A Shocking Look at Our Future

      Seldom does one see a thriller that could be called literary, but Brian Littlefair has managed this feat with Desert Burial, combining his superb imagination, powerful story-telling instinct, and mind for metaphor that continually surprises and delights.

     Burial is primarily set in Mali which the author notes is now "one of Africa's more vigorous democracies." This observation from the author adds a note of irony to his futuristic horror story. That Littlefair's predictions for that country and the world might actually come true makes this story both fascinating and devastating.

     Ty Campbell is a geologist who has finagled his way into being paid by an obscure US government agency to live with the silent rocks and aquifers in the heart of eastern Africa.
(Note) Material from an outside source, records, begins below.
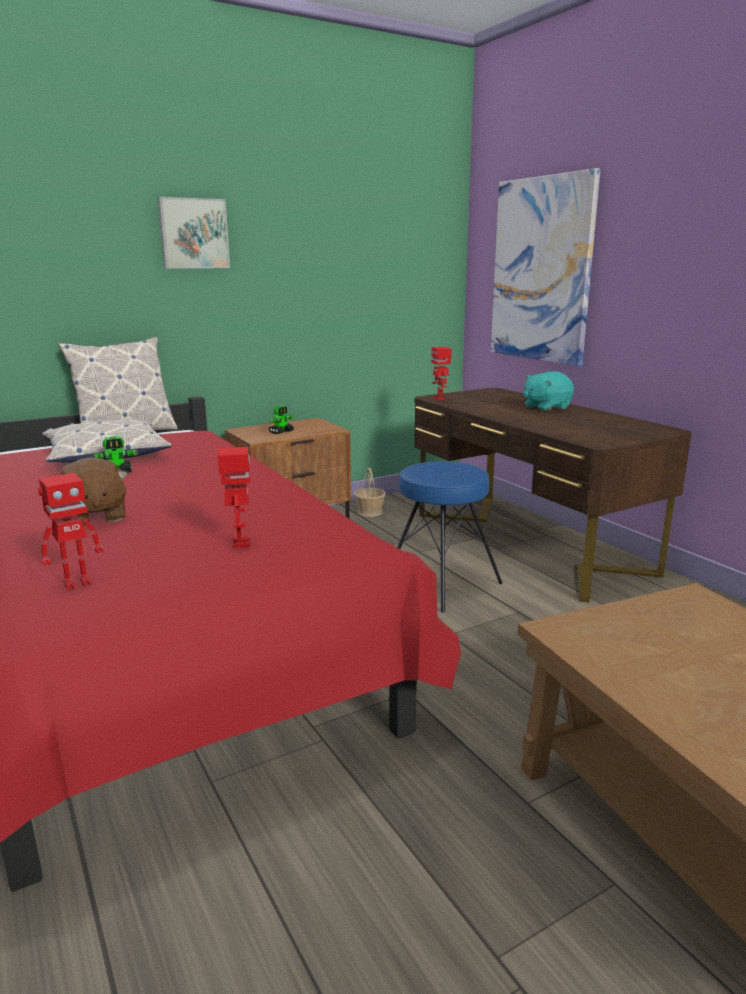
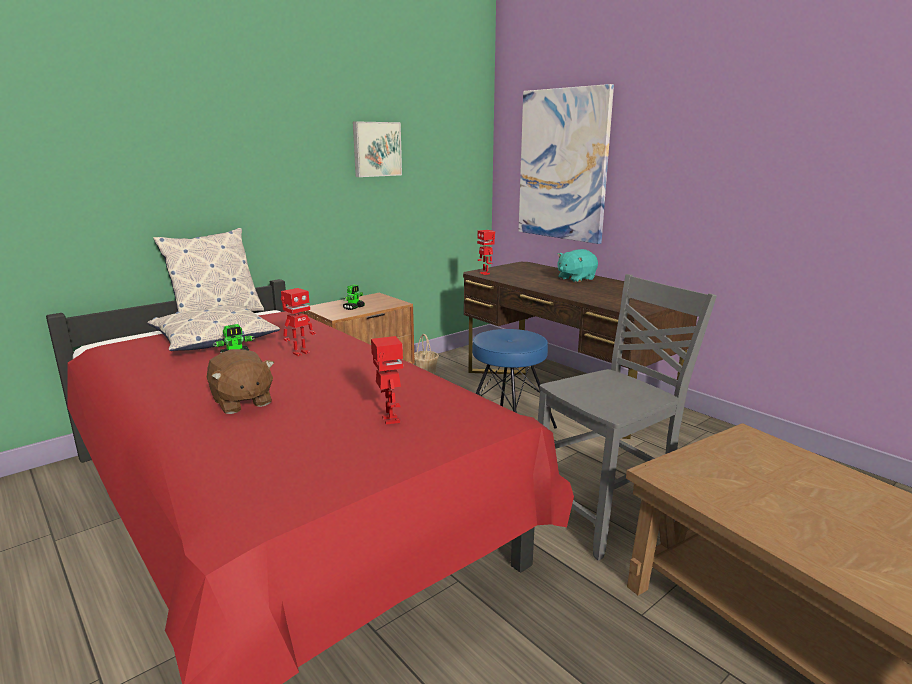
camera: 10 degrees left, 0 degrees up
(77, 583) = (264, 470): toy robot -> toy robot (300, 353)
(193, 233) = (271, 135): picture -> picture (376, 149)
(525, 687) = (606, 516): none -> grey chair

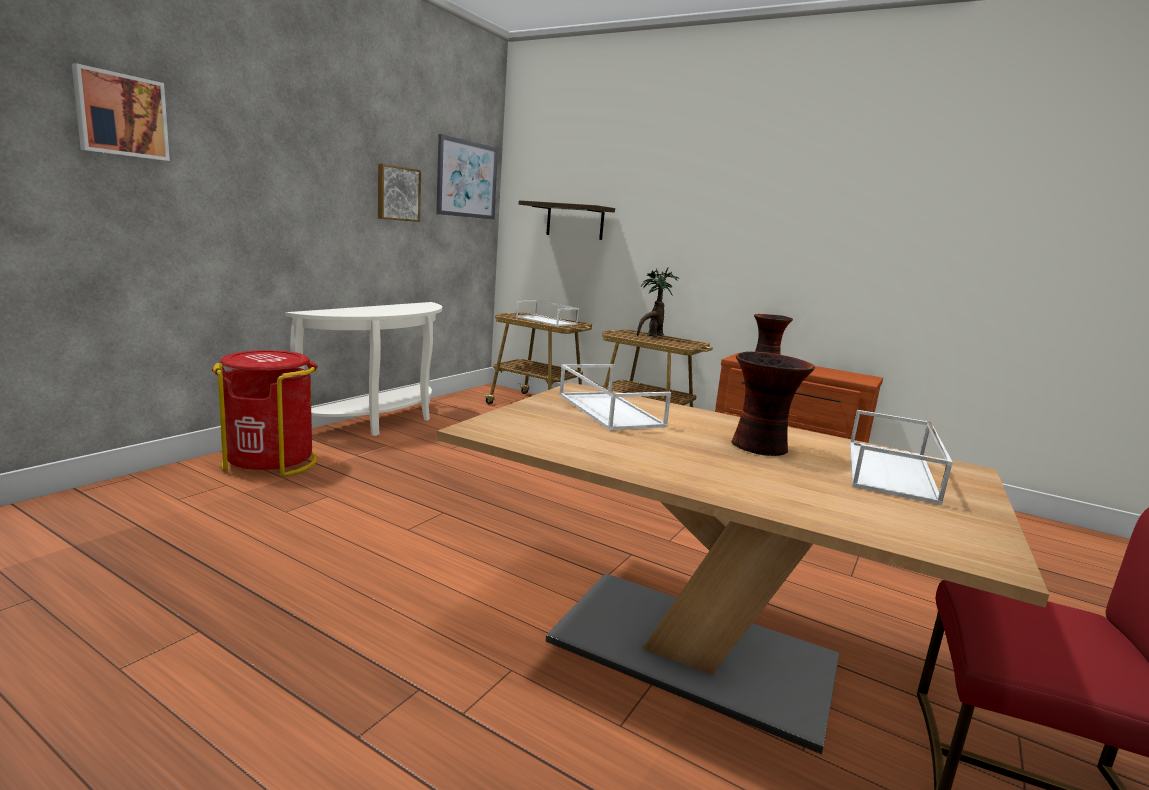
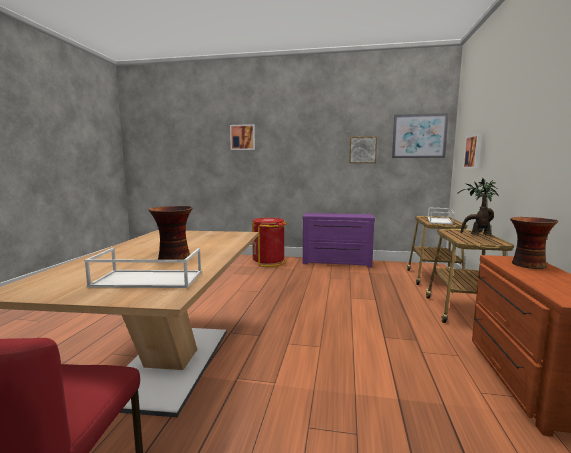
camera: 70 degrees right, 5 degrees down
(383, 422) = (337, 262): white console table -> purple dresser
(575, 221) = (474, 152): shelf -> picture
(607, 410) = (212, 238): white tray -> none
The opening chapters that tell of the isolation and quiet and mineral deposits he knows are exquisite and a mind-numbing contrast to the bedlam that is about to engulf the world with tentacles so pervasive they reach out even to Campbell's self-imposed isolation in the desert.

     There are some restrained romantic interests. Campbell comes to know several women of substance who personify the different ways people might try to make a positive difference in the world. He comes to know some men who are doing their best to undermine world order. He learns a lot in the process.

      Littlefair's imaginary (and more clairvoyant than fictional) world is, at times, difficult to follow. The ins and outs of politics, the underworld, and the human traffickers aren't immediately clear, but the story would lose something if the reader stopped to trace every intricacy. It's not necessary to catch every relationship and motivation to understand and to love the story. This one was well worth the ride.